There are days when you just shake your head and laugh at the doors God opens. Last week we had one of those days. A teacher from the local district events planning committee asked our music school if we would like to perform by the lake near our school during the Loi Krathong festival. A free marketing event? Of course, we accepted.

We and our students began practicing songs and trying to think of what we would do for a stage and perhaps a sound system. We originally thought a few boards on blocks with a couple speakers borrowed from the church would suffice. But not quite sure, we contacted Ricardo’s friend, Nguan. He said, “If you want to make a positive impression, you need a real stage. If you want people to pity you and donate a few dollars, then play on boards.” He helped us contact a stage owner, and before we knew it we had a semi-professional stage set up with about 20 large speakers, stage lights, and even stage smoke! Overkill, you say? Not at all! Here in Thailand, events like this must be done big or not at all.

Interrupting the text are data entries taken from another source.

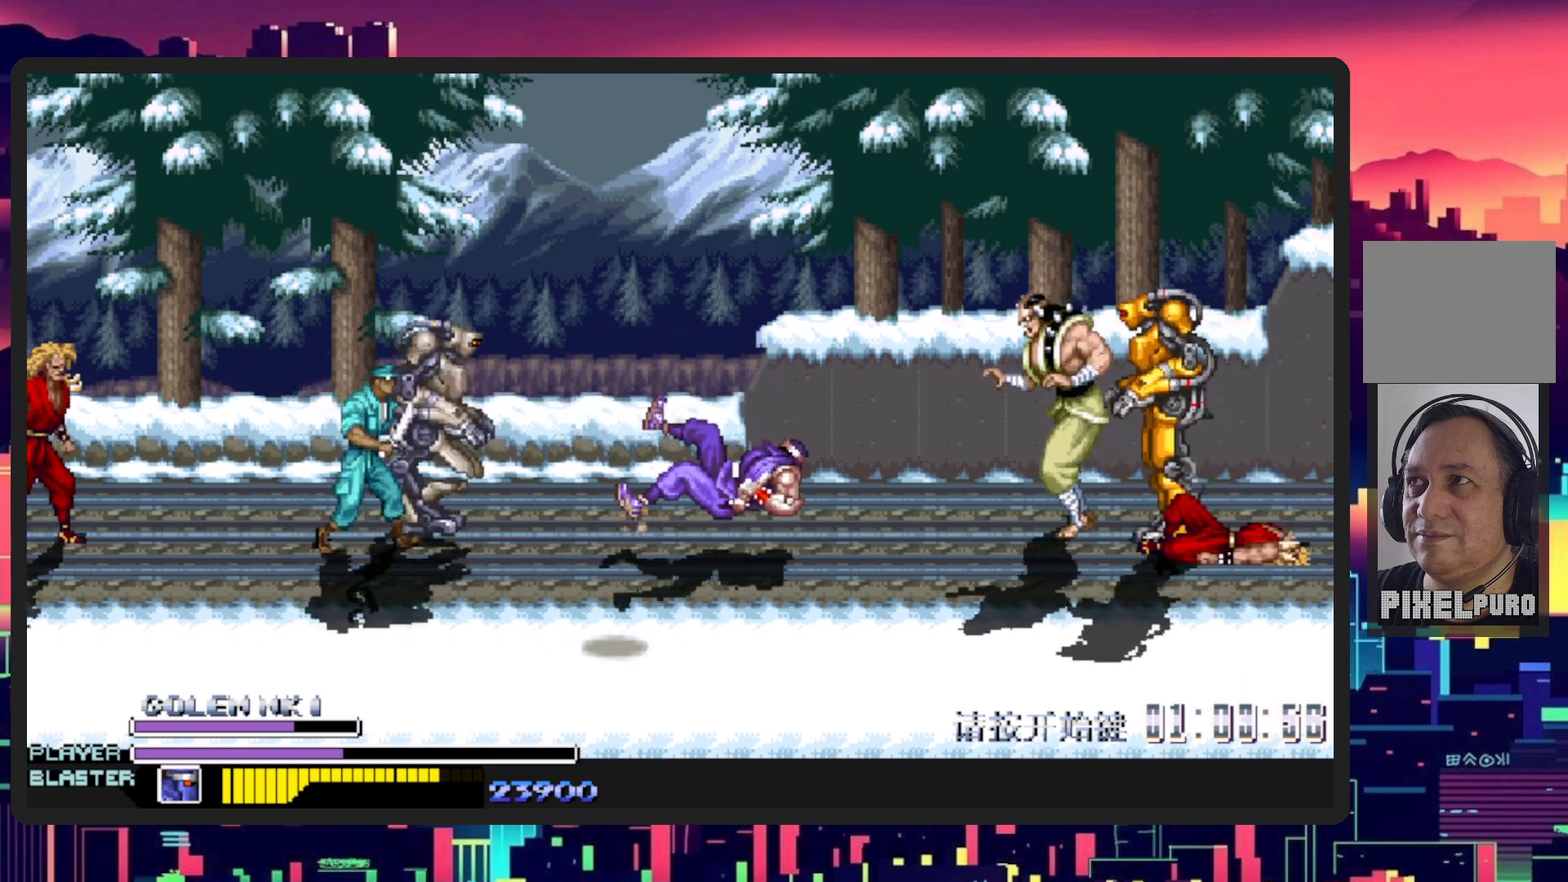
{"buttons": ["DPAD_DOWN", "DPAD_RIGHT"], "events": [[66, "DPAD_LEFT", "up"], [116, "DPAD_LEFT", "down"], [383, "DPAD_LEFT", "up"], [500, "DPAD_RIGHT", "down"]]}
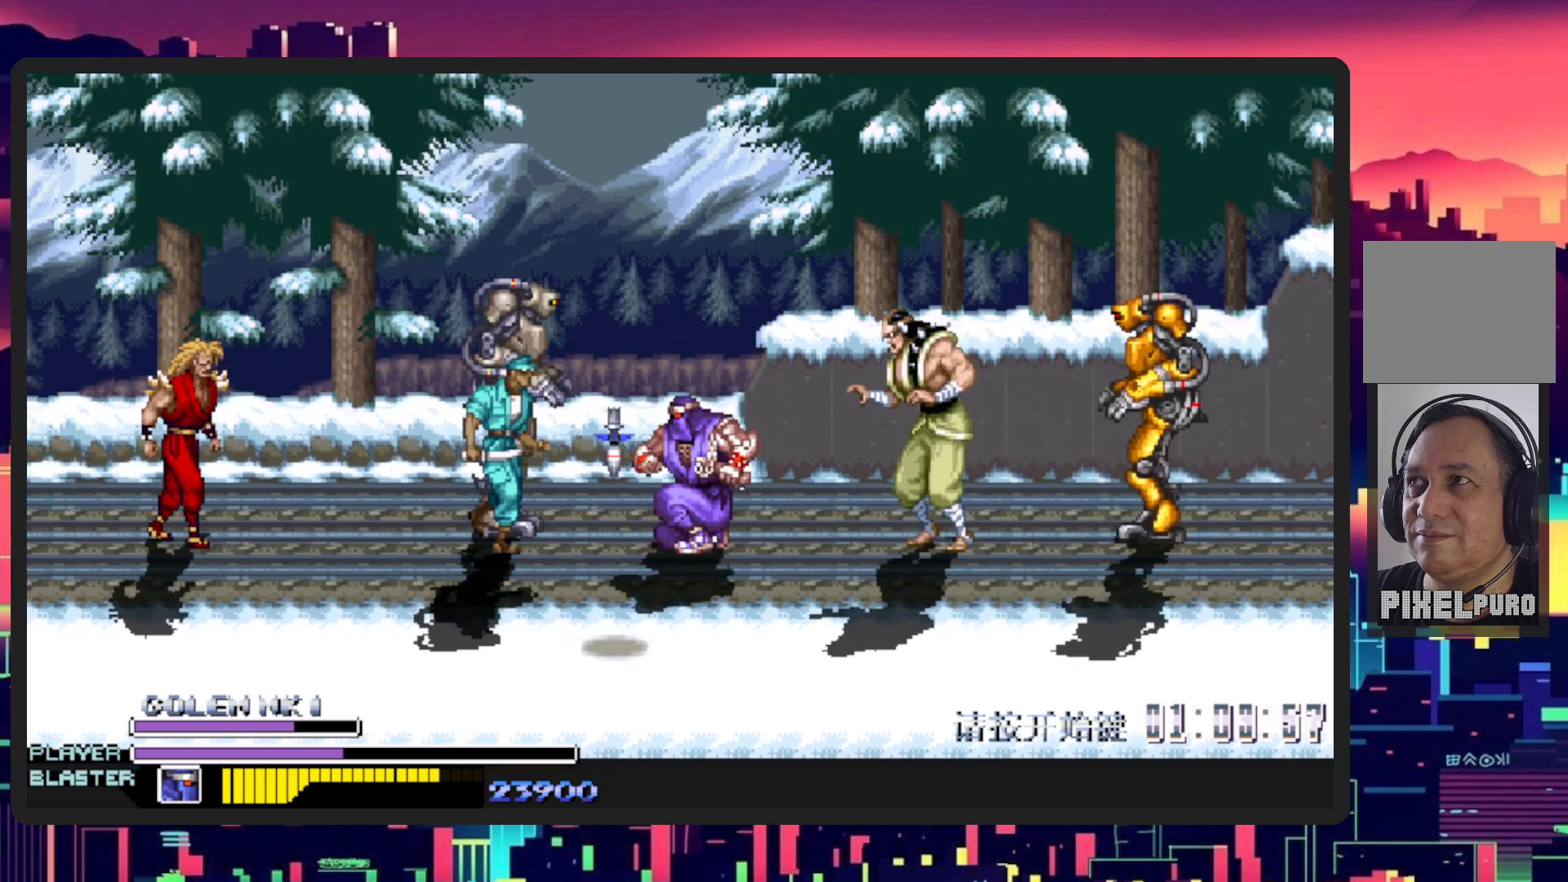
{"buttons": ["DPAD_DOWN", "DPAD_RIGHT"], "events": []}
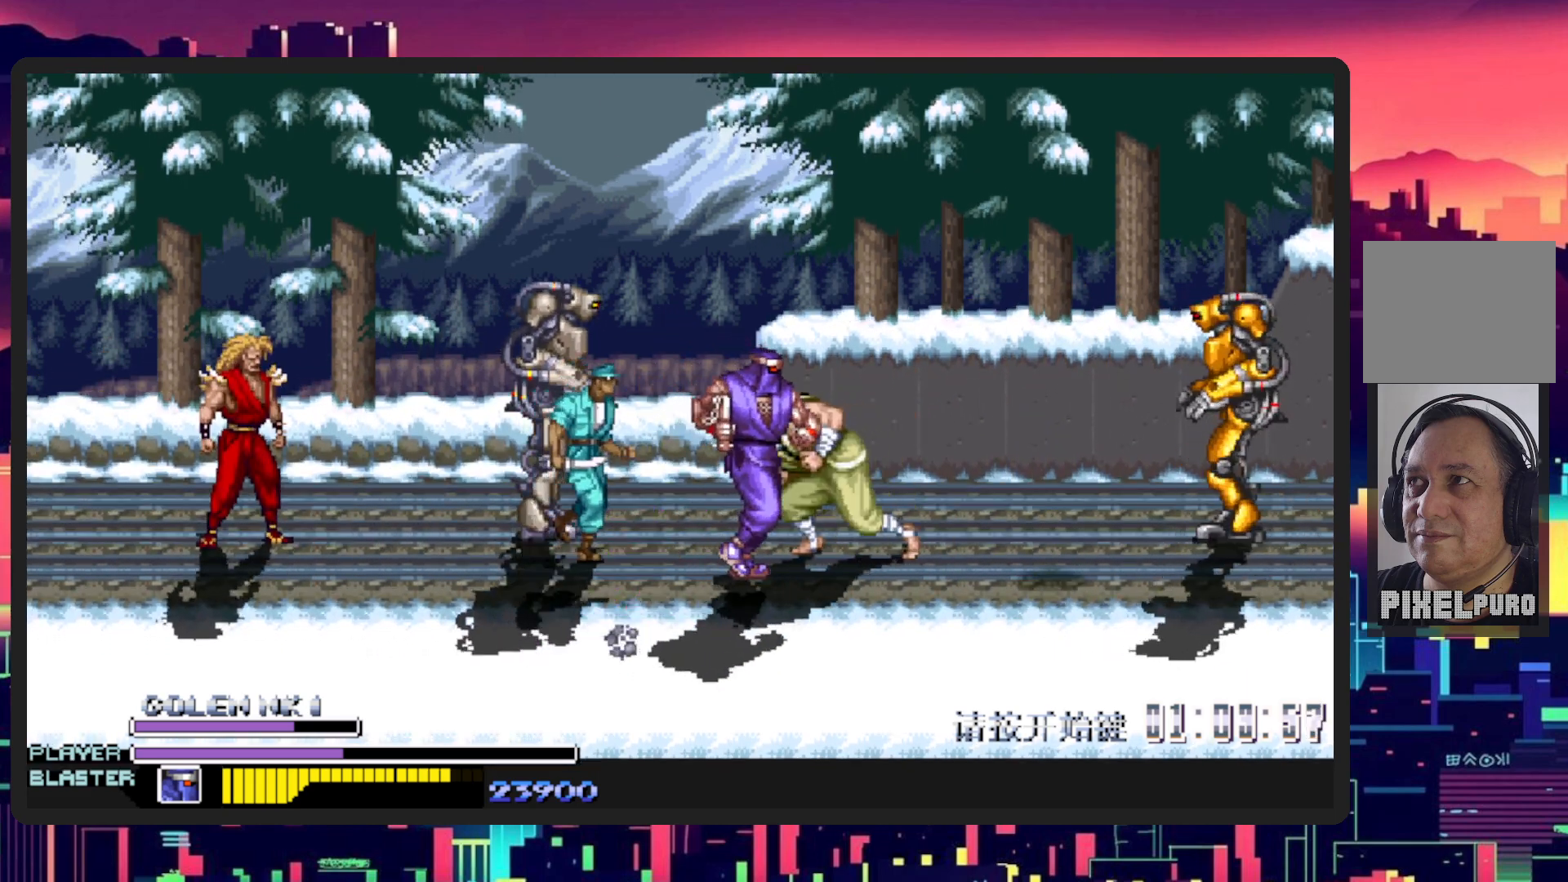
{"buttons": ["Y", "DPAD_LEFT"], "events": [[267, "DPAD_DOWN", "up"], [300, "DPAD_LEFT", "down"], [300, "DPAD_RIGHT", "up"], [383, "Y", "down"]]}
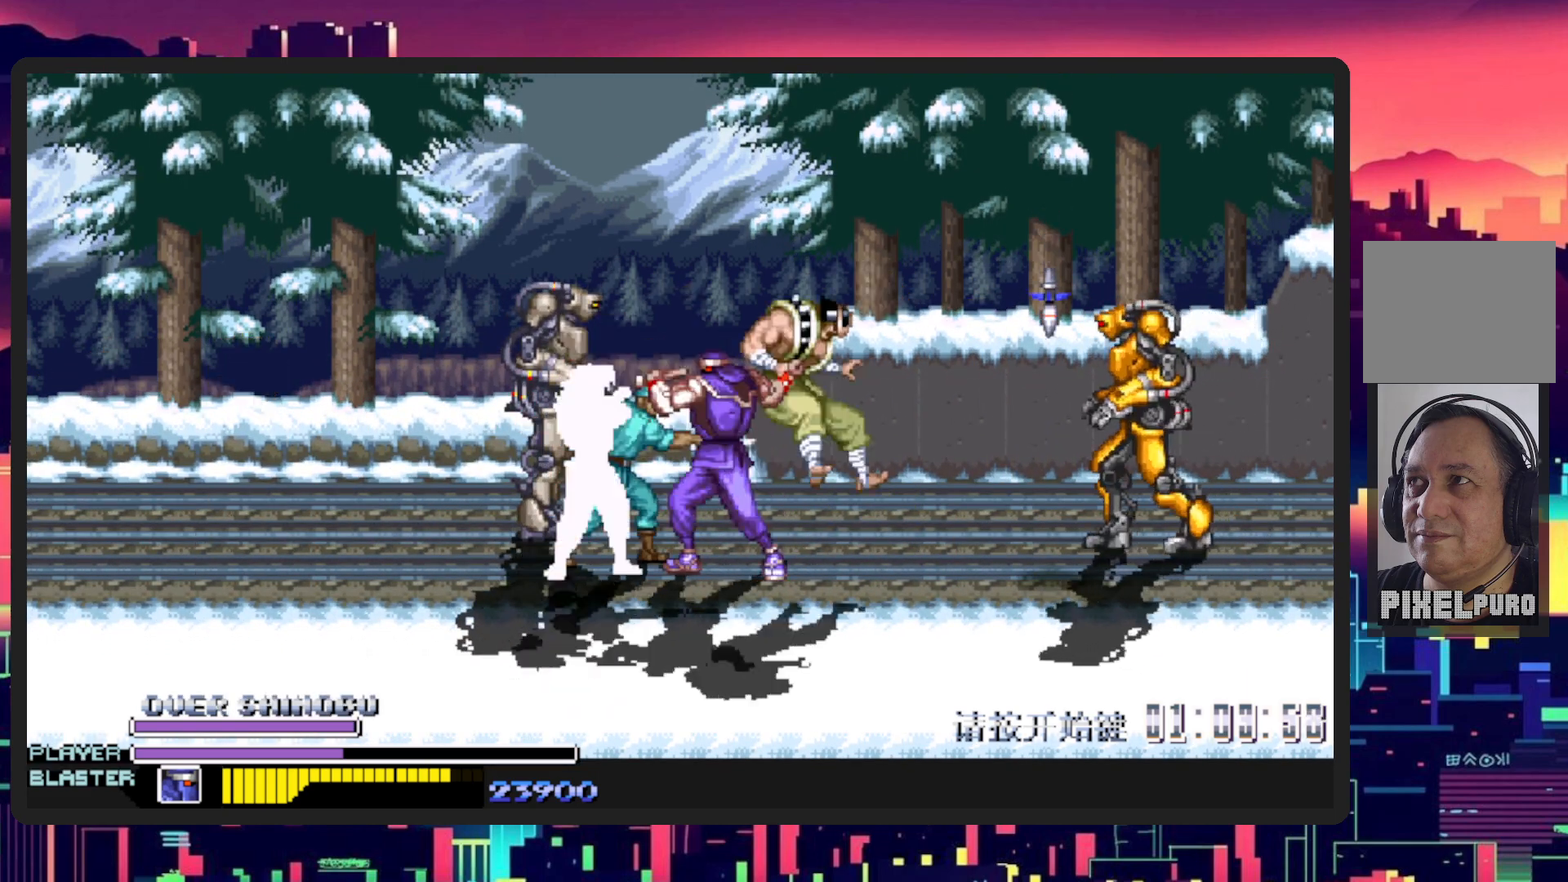
{"buttons": [], "events": [[100, "Y", "up"], [267, "DPAD_LEFT", "up"]]}
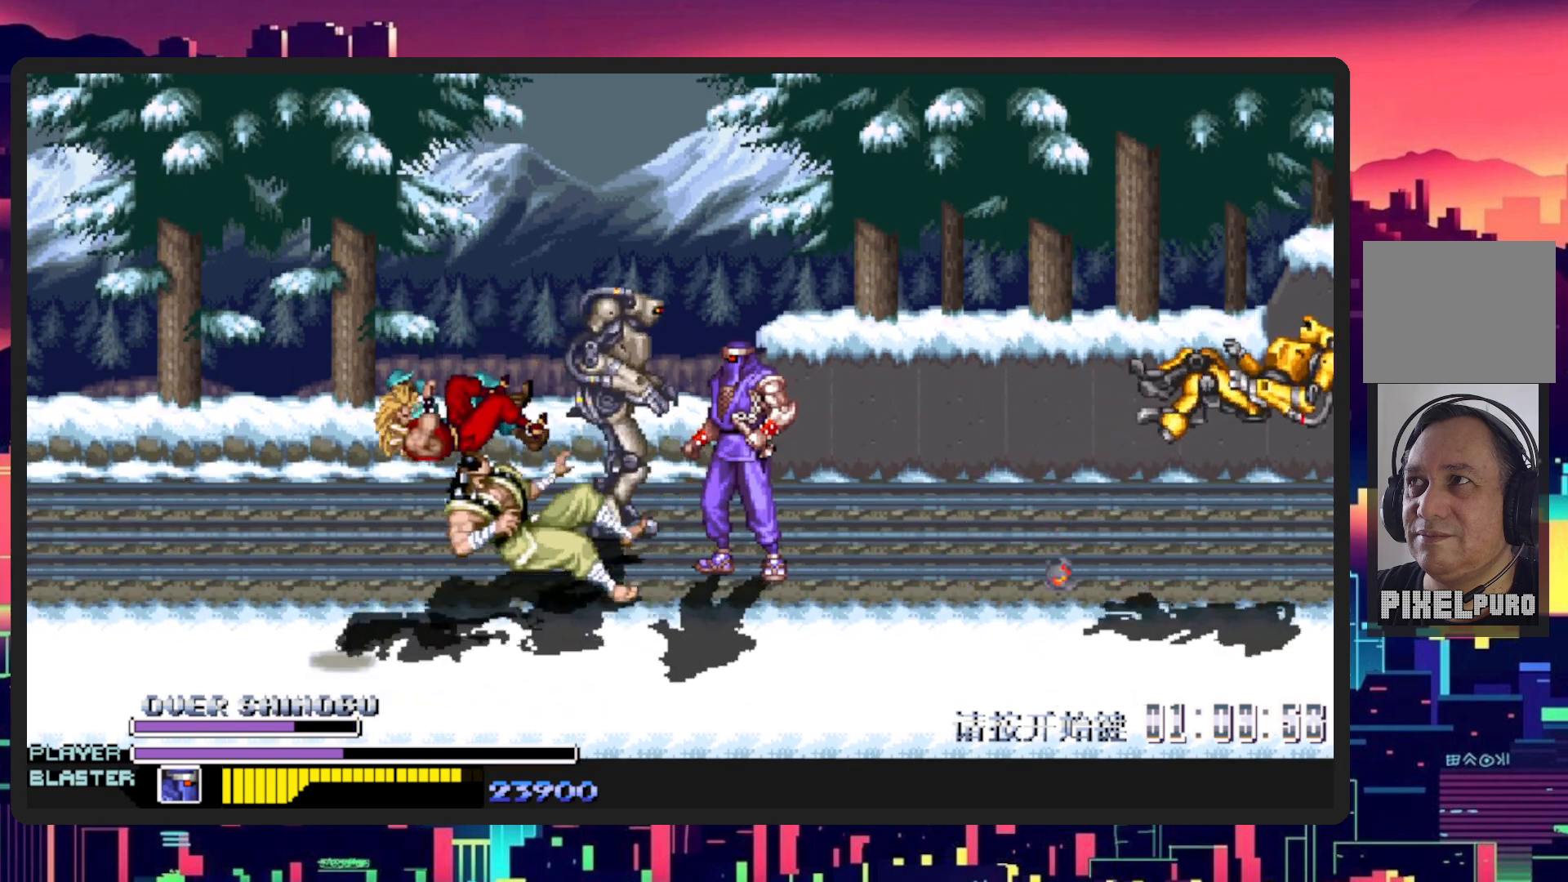
{"buttons": ["DPAD_UP", "DPAD_LEFT"], "events": [[33, "DPAD_RIGHT", "down"], [83, "DPAD_DOWN", "down"], [183, "DPAD_RIGHT", "up"], [200, "DPAD_LEFT", "down"], [250, "DPAD_DOWN", "up"], [367, "DPAD_UP", "down"]]}
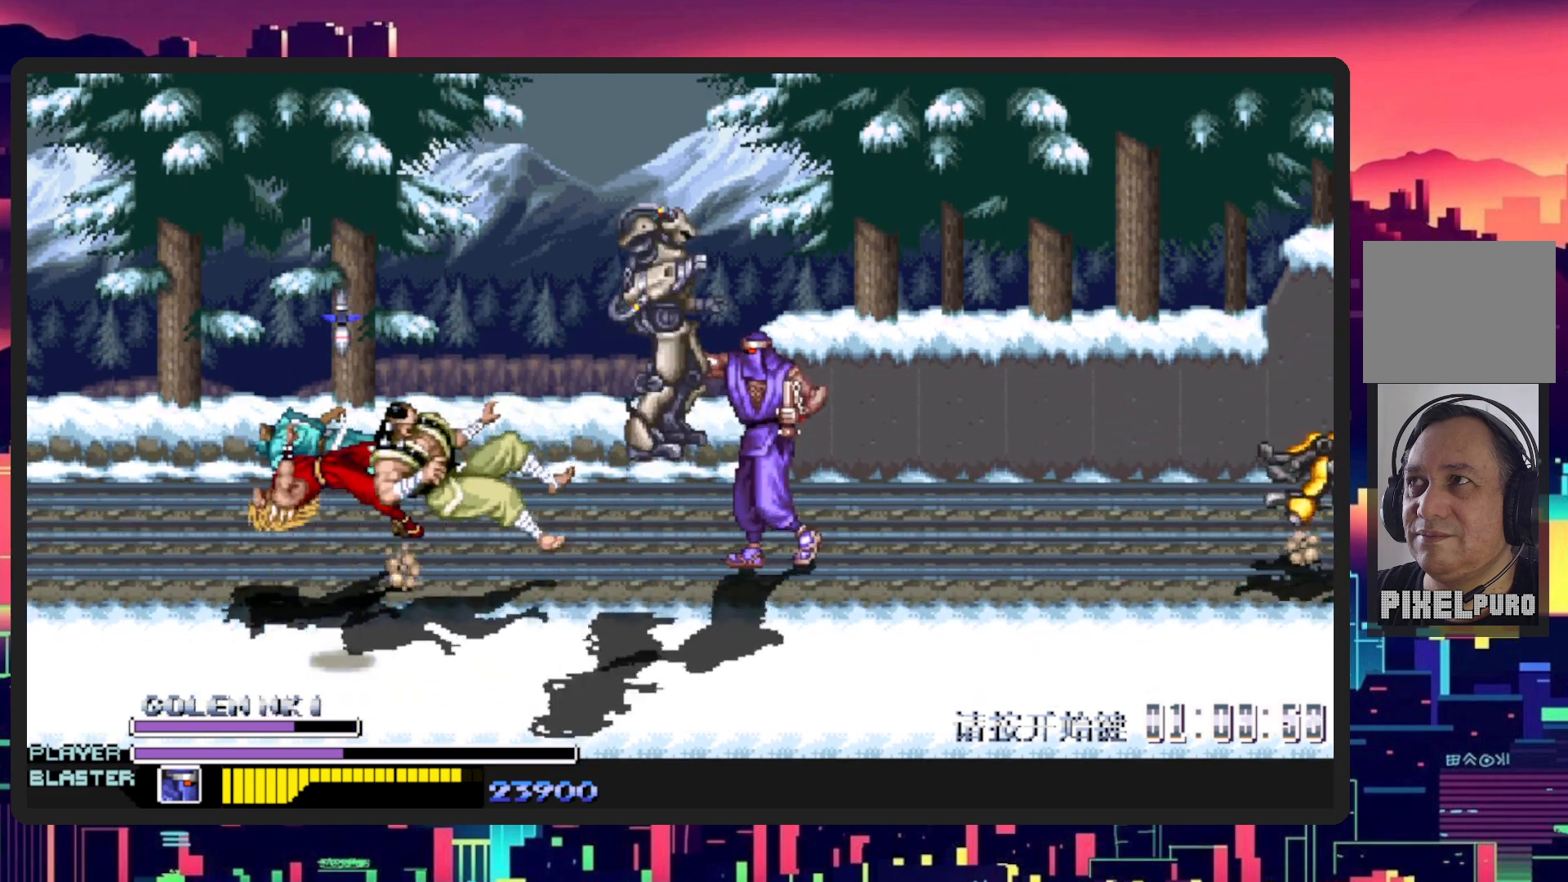
{"buttons": ["Y", "DPAD_RIGHT"], "events": [[34, "DPAD_LEFT", "up"], [167, "DPAD_RIGHT", "down"], [167, "DPAD_UP", "up"], [167, "Y", "down"], [184, "DPAD_DOWN", "down"], [351, "Y", "up"], [417, "DPAD_DOWN", "up"], [417, "Y", "down"]]}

As it was, we planned too small. For just opposite our stage was another stage rented by a local university. It was at least three times as big and twice as loud! There were some times in our musical program that our audience had to read our lips and take it on faith that we were actually playing our instruments, because we could not be heard at all, though our speakers were turned up full blast!

However, during the breaks in our competition’s bedlam, the lovely music of Peace Music Academy was heard, and many people stopped to listen. We made many contacts that night, and gained some new students as a direct result. We also learned some valuable lessons about what it takes to make a good presentation here in Thailand—a big stage, big speakers, big faith, good program, and, oh yeah, good ear plugs!